◆ Assignment
Could you please reproduce every record below exactly, leaving out the pictures?

◆ Dataset entries
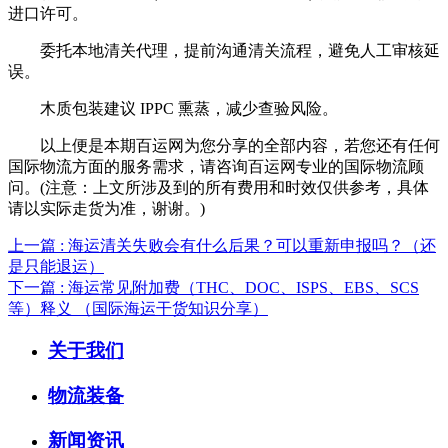
进口许可。
委托本地清关代理，提前沟通清关流程，避免人工审核延
误。
木质包装建议 IPPC 熏蒸，减少查验风险。
以上便是本期百运网为您分享的全部内容，若您还有任何
国际物流方面的服务需求，请咨询百运网专业的国际物流顾
问。(注意：上文所涉及到的所有费用和时效仅供参考，具体
请以实际走货为准，谢谢。)
上一篇 : 海运清关失败会有什么后果？可以重新申报吗？（还
是只能退运）
下一篇 : 海运常见附加费（THC、DOC、ISPS、EBS、SCS
等）释义 （国际海运干货知识分享）
关于我们
物流装备
新闻资讯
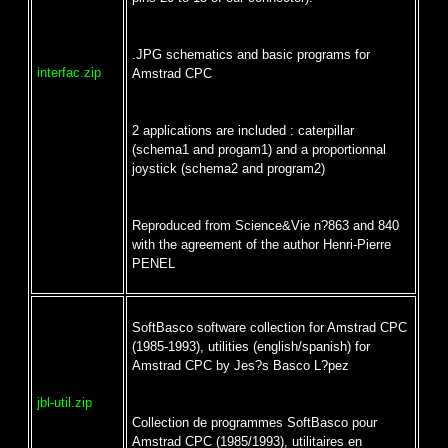
.JPG schematics and basic programs for
interfac.zip
Amstrad CPC
2 applications are included : caterpillar
(schema1 and progam1) and a proportionnal
joystick (schema2 and program2)
Reproduced from Science&Vie n?863 and 840
with the agreement of the author Henri-Pierre
PENEL
SoftBasco software collection for Amstrad CPC
(1985-1993), utilities (english/spanish) for
Amstrad CPC by Jes?s Basco L?pez
jbl-util.zip
Collection de programmes SoftBasco pour
Amstrad CPC (1985/1993), utilitaires en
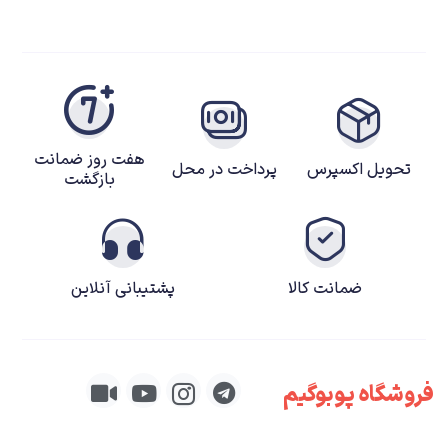
هفت روز ضمانت
تحویل اکسپرس
پرداخت در محل
بازگشت
ضمانت کالا
پشتیبانی آنلاین
فروشگاه پوبوگیم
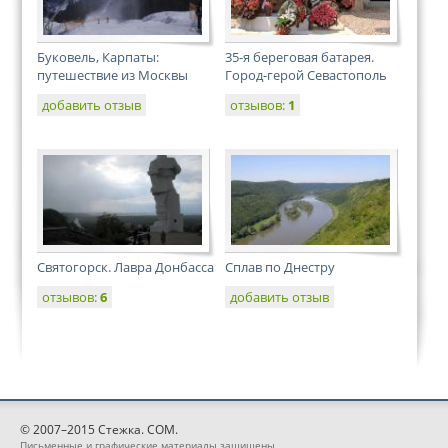
Буковель, Карпаты:
35-я береговая батарея.
путешествие из Москвы
Город-герой Севастополь
добавить отзыв
отзывов:
1
Святогорск. Лавра Донбасса
Сплав по Днестру
отзывов:
6
добавить отзыв
© 2007–2015 Стежка. COM.
Письменные и графические материалы защищены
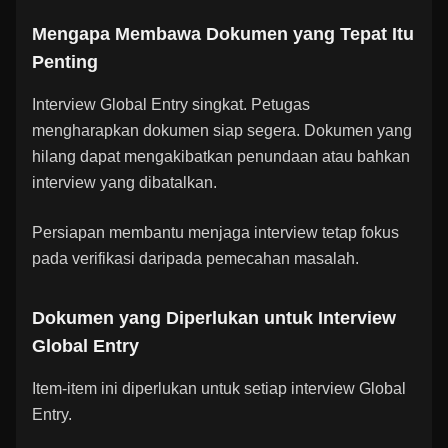
Mengapa Membawa Dokumen yang Tepat Itu
Penting
Interview Global Entry singkat. Petugas
mengharapkan dokumen siap segera. Dokumen yang
hilang dapat mengakibatkan penundaan atau bahkan
interview yang dibatalkan.
Persiapan membantu menjaga interview tetap fokus
pada verifikasi daripada pemecahan masalah.
Dokumen yang Diperlukan untuk Interview
Global Entry
Item-item ini diperlukan untuk setiap interview Global
Entry.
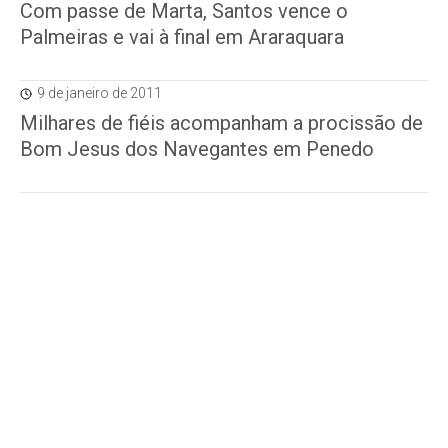
Com passe de Marta, Santos vence o
Palmeiras e vai à final em Araraquara
9 de janeiro de 2011
Milhares de fiéis acompanham a procissão de
Bom Jesus dos Navegantes em Penedo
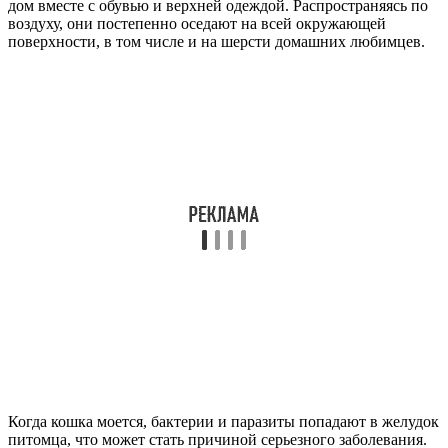
дом вместе с обувью и верхней одеждой. Распространяясь по
воздуху, они постепенно оседают на всей окружающей
поверхности, в том числе и на шерсти домашних любимцев.
Когда кошка моется, бактерии и паразиты попадают в желудок
питомца, что может стать причиной серьезного заболевания.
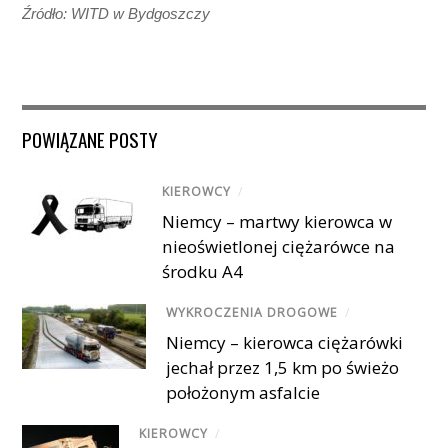
Źródło: WITD w Bydgoszczy
POWIĄZANE POSTY
KIEROWCY
/
Niemcy – martwy kierowca w
nieoświetlonej ciężarówce na
środku A4
WYKROCZENIA DROGOWE
/
Niemcy – kierowca ciężarówki
jechał przez 1,5 km po świeżo
położonym asfalcie
KIEROWCY
/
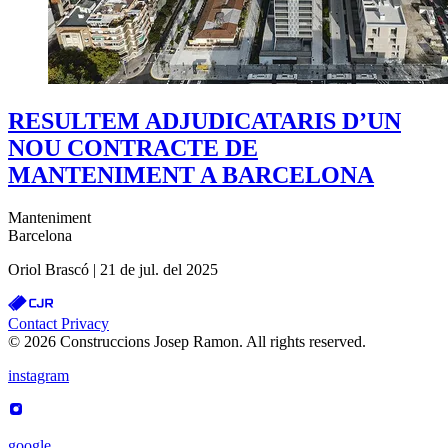
RESULTEM ADJUDICATARIS D’UN
NOU CONTRACTE DE
MANTENIMENT A BARCELONA
Manteniment
Barcelona
Oriol Brascó
|
21 de jul. del 2025
Contact
Privacy
© 2026 Construccions Josep Ramon. All rights reserved.
instagram
google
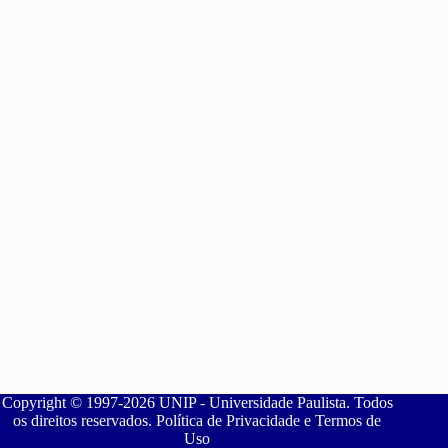
Copyright © 1997-2026 UNIP - Universidade Paulista. Todos
os direitos reservados. Política de Privacidade e Termos de
Uso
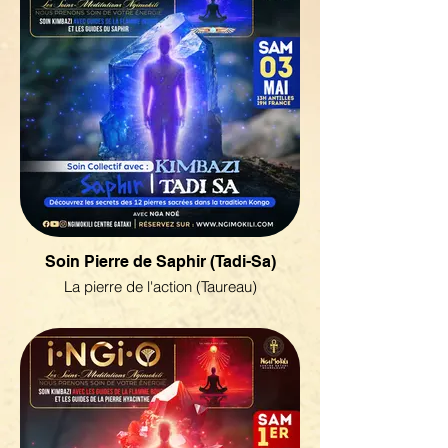
Soin Pierre de Saphir (Tadi-Sa)
La pierre de l'action (Taureau)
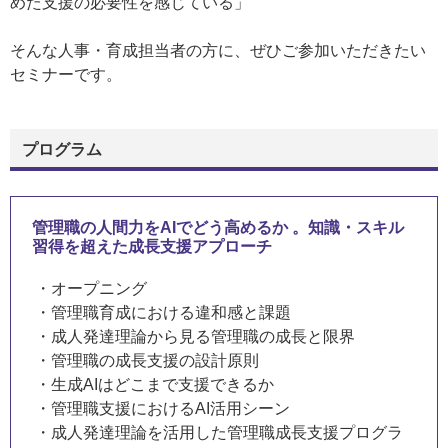
めた支援の必要性を感じている」
そんな人事・育成担当者の方に、ぜひご参加いただきたい
セミナーです。
プログラム
管理職の人間力をAIでどう高めるか 。知識・スキル
習得を超えた成長支援アプローチ
・オープニング
・管理職育成における違和感と課題
・成人発達理論から見る管理職の成長と限界
・管理職の成長支援の設計原則
・生成AIはどこまで支援できるか
・管理職支援におけるAI活用シーン
・成人発達理論を活用した管理職成長支援プログラ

◆ Result of this task
进口许可。
委托本地清关代理，提前沟通清关流程，避免人工审核延
误。
木质包装建议 IPPC 熏蒸，减少查验风险。
以上便是本期百运网为您分享的全部内容，若您还有任何
国际物流方面的服务需求，请咨询百运网专业的国际物流顾
问。(注意：上文所涉及到的所有费用和时效仅供参考，具体
请以实际走货为准，谢谢。)
上一篇 : 海运清关失败会有什么后果？可以重新申报吗？（还
是只能退运）
下一篇 : 海运常见附加费（THC、DOC、ISPS、EBS、SCS
等）释义 （国际海运干货知识分享）
关于我们
物流装备
新闻资讯
.JPG schematics and basic programs for
interfac.zip
Amstrad CPC
2 applications are included : caterpillar
(schema1 and progam1) and a proportionnal
joystick (schema2 and program2)
Reproduced from Science&Vie n?863 and 840
with the agreement of the author Henri-Pierre
PENEL
SoftBasco software collection for Amstrad CPC
(1985-1993), utilities (english/spanish) for
Amstrad CPC by Jes?s Basco L?pez
jbl-util.zip
Collection de programmes SoftBasco pour
Amstrad CPC (1985/1993), utilitaires en
هفت روز ضمانت
تحویل اکسپرس
پرداخت در محل
بازگشت
ضمانت کالا
پشتیبانی آنلاین
فروشگاه پوبوگیم
Буковель, Карпаты:
35-я береговая батарея.
путешествие из Москвы
Город-герой Севастополь
добавить отзыв
отзывов:
1
Святогорск. Лавра Донбасса
Сплав по Днестру
отзывов:
6
добавить отзыв
© 2007–2015 Стежка. COM.
Письменные и графические материалы защищены
Mengapa Membawa Dokumen yang Tepat Itu
Penting
Interview Global Entry singkat. Petugas
mengharapkan dokumen siap segera. Dokumen yang
hilang dapat mengakibatkan penundaan atau bahkan
interview yang dibatalkan.
Persiapan membantu menjaga interview tetap fokus
pada verifikasi daripada pemecahan masalah.
Dokumen yang Diperlukan untuk Interview
Global Entry
Item-item ini diperlukan untuk setiap interview Global
Entry.
Com passe de Marta, Santos vence o
Palmeiras e vai à final em Araraquara
9 de janeiro de 2011
Milhares de fiéis acompanham a procissão de
Bom Jesus dos Navegantes em Penedo
дом вместе с обувью и верхней одеждой. Распространяясь по
воздуху, они постепенно оседают на всей окружающей
поверхности, в том числе и на шерсти домашних любимцев.
Когда кошка моется, бактерии и паразиты попадают в желудок
питомца, что может стать причиной серьезного заболевания.
Źródło: WITD w Bydgoszczy
POWIĄZANE POSTY
KIEROWCY
/
Niemcy – martwy kierowca w
nieoświetlonej ciężarówce na
środku A4
WYKROCZENIA DROGOWE
/
Niemcy – kierowca ciężarówki
jechał przez 1,5 km po świeżo
położonym asfalcie
KIEROWCY
/
RESULTEM ADJUDICATARIS D’UN
NOU CONTRACTE DE
MANTENIMENT A BARCELONA
Manteniment
Barcelona
Oriol Brascó
|
21 de jul. del 2025
Contact
Privacy
© 2026 Construccions Josep Ramon. All rights reserved.
instagram
google
Copyright © 1997-2026 UNIP - Universidade Paulista. Todos
os direitos reservados. Política de Privacidade e Termos de
Uso
Soin Pierre de Saphir (Tadi-Sa)
La pierre de l'action (Taureau)
めた支援の必要性を感じている」
そんな人事・育成担当者の方に、ぜひご参加いただきたい
セミナーです。
プログラム
管理職の人間力をAIでどう高めるか 。知識・スキル
習得を超えた成長支援アプローチ
・オープニング
・管理職育成における違和感と課題
・成人発達理論から見る管理職の成長と限界
・管理職の成長支援の設計原則
・生成AIはどこまで支援できるか
・管理職支援におけるAI活用シーン
・成人発達理論を活用した管理職成長支援プログラ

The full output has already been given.